3. Le mariage sacramentel : François suit méticuleusement l'exemple de Vatican II dans le fait de minimiser la distinction entre la fin « primaire » et la fin « secondaire » du mariage. Dans une interview au sujet du virus Zika, il a indiquer la contraception comme un « moindre mal » que l'avortement, car c’est une infraction contre le sixième commandement plutôt que contre le cinquième.

( Note du traducteur : l’auteur, bien malgré lui au moment de publier son article, ignorait la lettre du Pape aux Évêques Argentins confirmant la pleine valeur de la note # 351 qui permet de donner la Communion aux divorcés/remariés, dévalorisant ainsi le Mariage sacramentel. C’est sans compter ses deux affirmations à St-Jean de Latran : que la « grande majorité des mariages sacramentels sont nuls » et que des concubins fidèles l’un à l’autre sont parfois mieux que des mariages. Voilà pour la perception papale du Mariage sacramentel. )

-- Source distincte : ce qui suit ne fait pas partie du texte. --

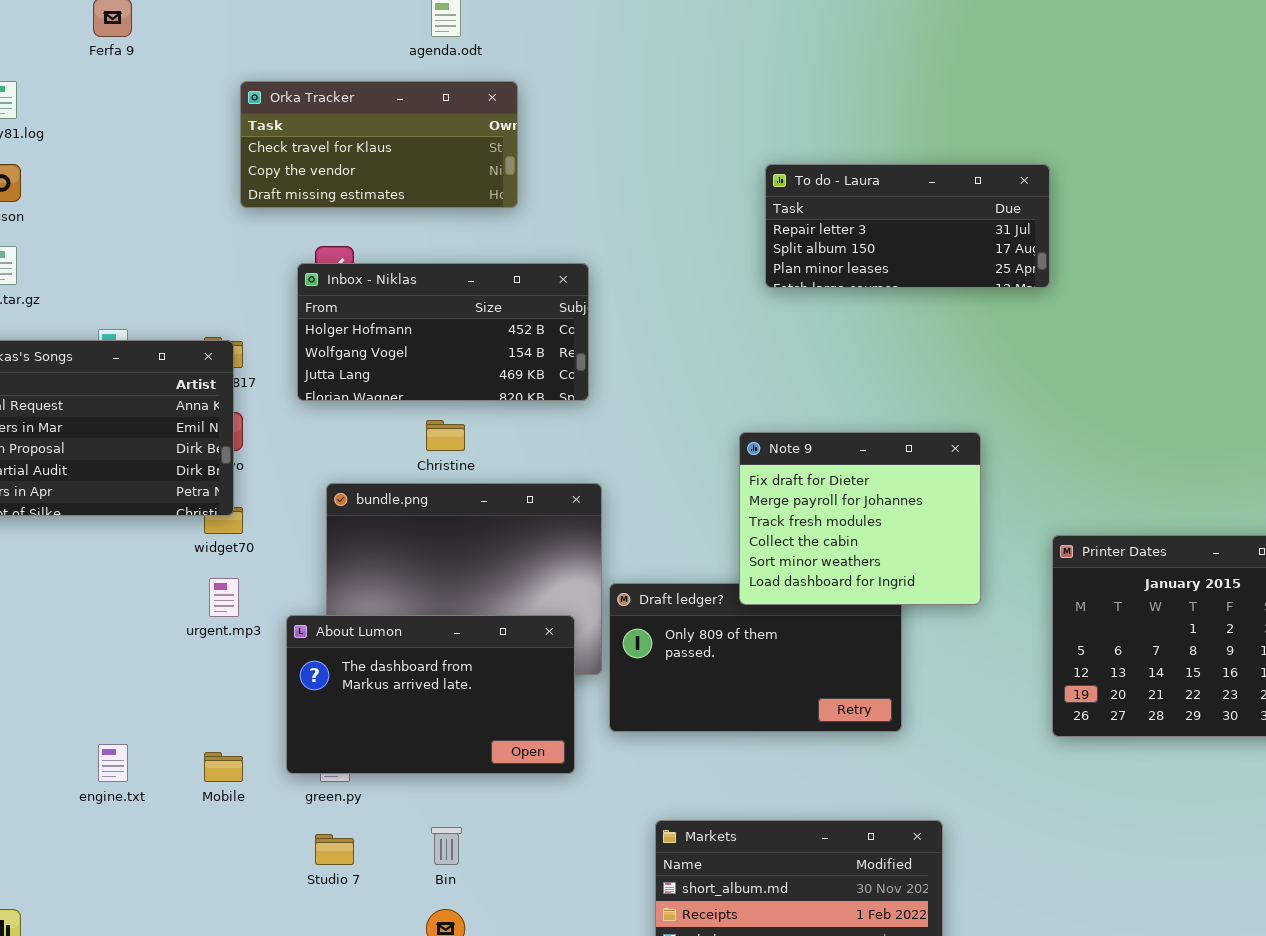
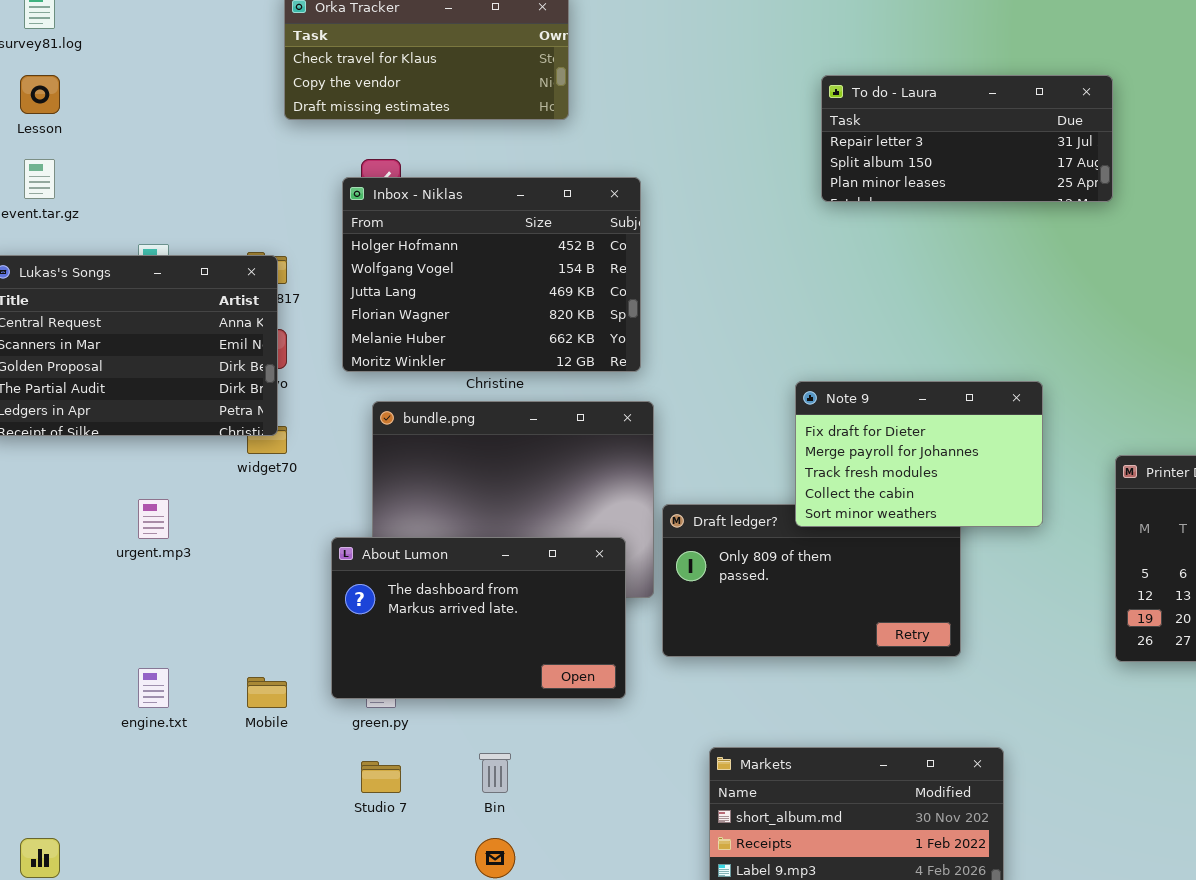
Inbox - Niklas: [297,263,589,401] -> [342,177,641,372], resized
Note 9: [739,432,981,605] -> [795,381,1043,527], resized
urgent.mp3: [209,578,239,617] -> [138,499,169,539], moved

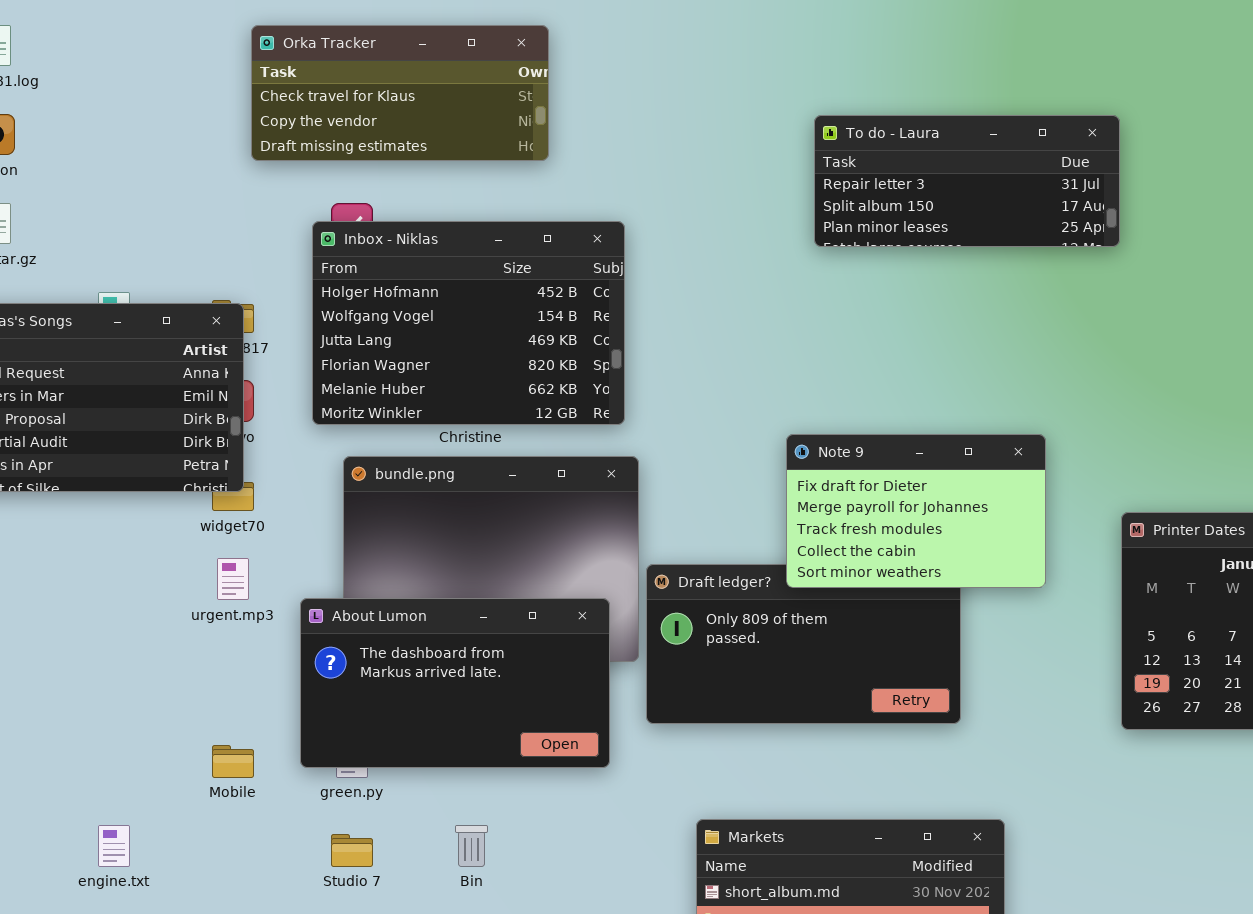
urgent.mp3: [138,499,169,539] -> [217,558,249,600], moved
engine.txt: [138,668,169,708] -> [98,825,130,867], moved

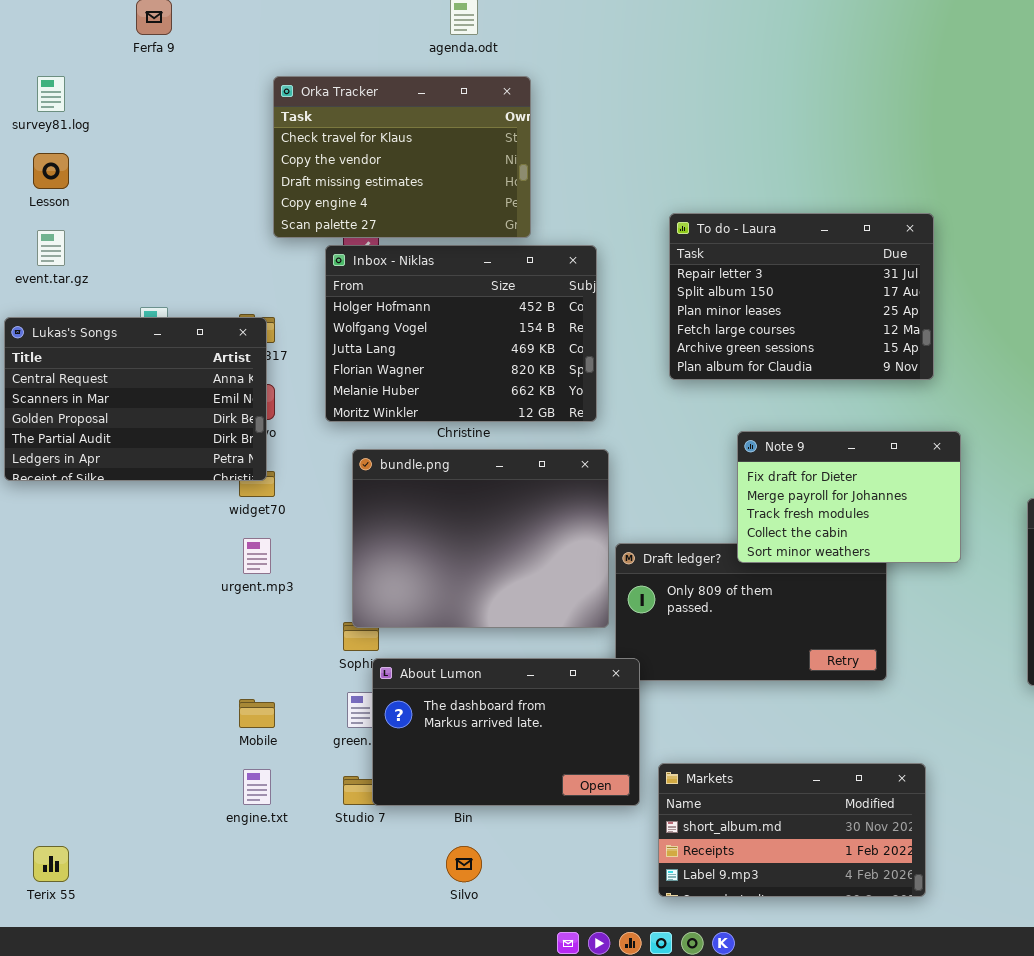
Orka Tracker: [251,25,549,161] -> [273,76,531,238], resized
To do - Laura: [814,115,1120,247] -> [669,213,934,380], moved, resized
About Lumon: [300,598,610,768] -> [372,658,640,806], moved
engine.txt: [98,825,130,867] -> [243,769,271,805], moved

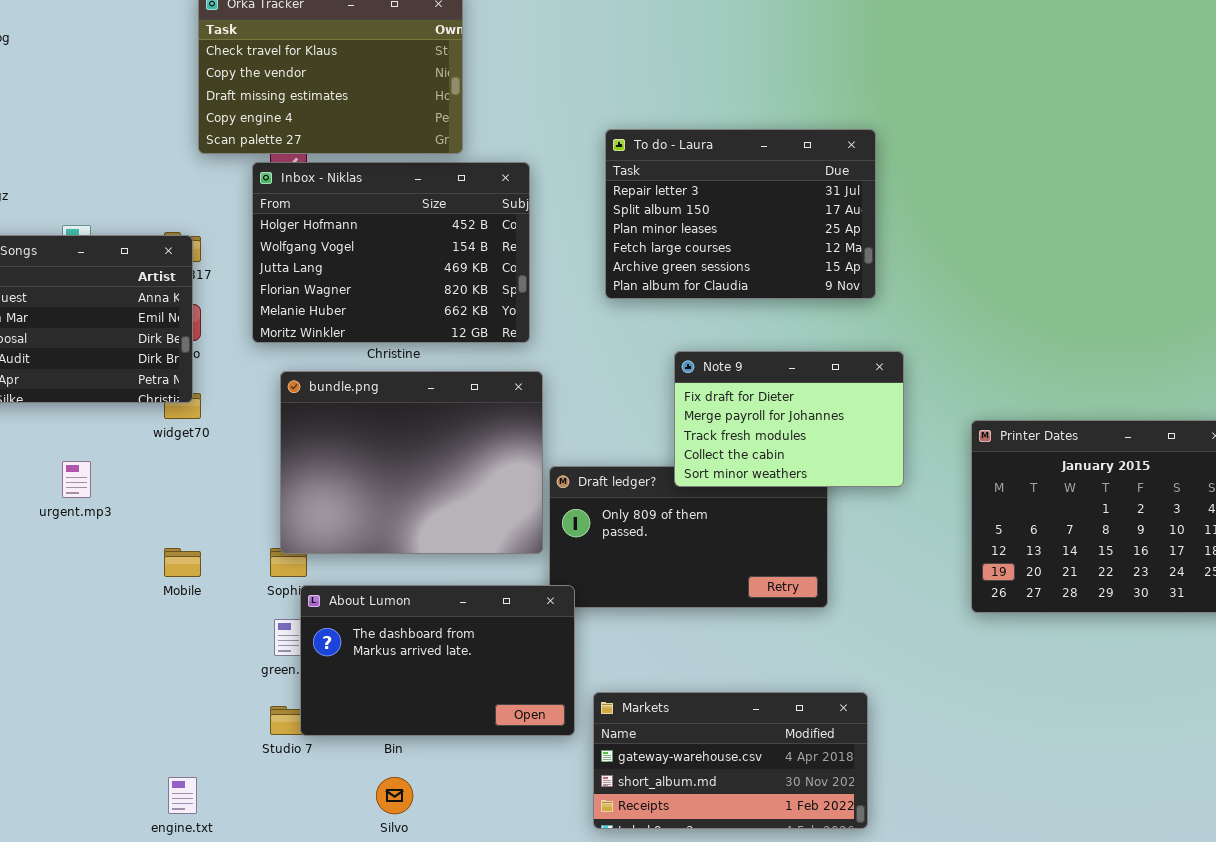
urgent.mp3: [243,538,271,574] -> [62,461,91,498], moved
Mobile: [239,699,275,728] -> [164,548,201,577], moved
Markets: [658,763,926,897] -> [593,692,868,829], scrolled up 1 row
engine.txt: [243,769,271,805] -> [168,777,197,814], moved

4. Sur l'antisémitisme : Malheureusement, comme je l'ai mentionné dans une colonne précédente, des déclarations positives du Concile sur le Judaïsme a également conduit à une croyance de certains Pères du Moyen-Orient, que Nostra Aetate pourrait être perçue comme « pro-sioniste » et devrait être équilibrée avec des évaluations positives similaires pour l'Islam. Cette manœuvre purement politique n'a pas été favorable aux intentions oecuméniques du Concile mais elle a été perpétuée par le Pape en dépit des conflits avec la réalité.

Plusieurs ont écrit au sujet des racines Argentines de François et il y a beaucoup à y comprendre tout aussi bien. Mais il est également tout à fait clair qu'il est en train de poursuivre un programme conciliaire que plusieurs pensaient avoir été réglé — plutôt différemment — depuis des décennies.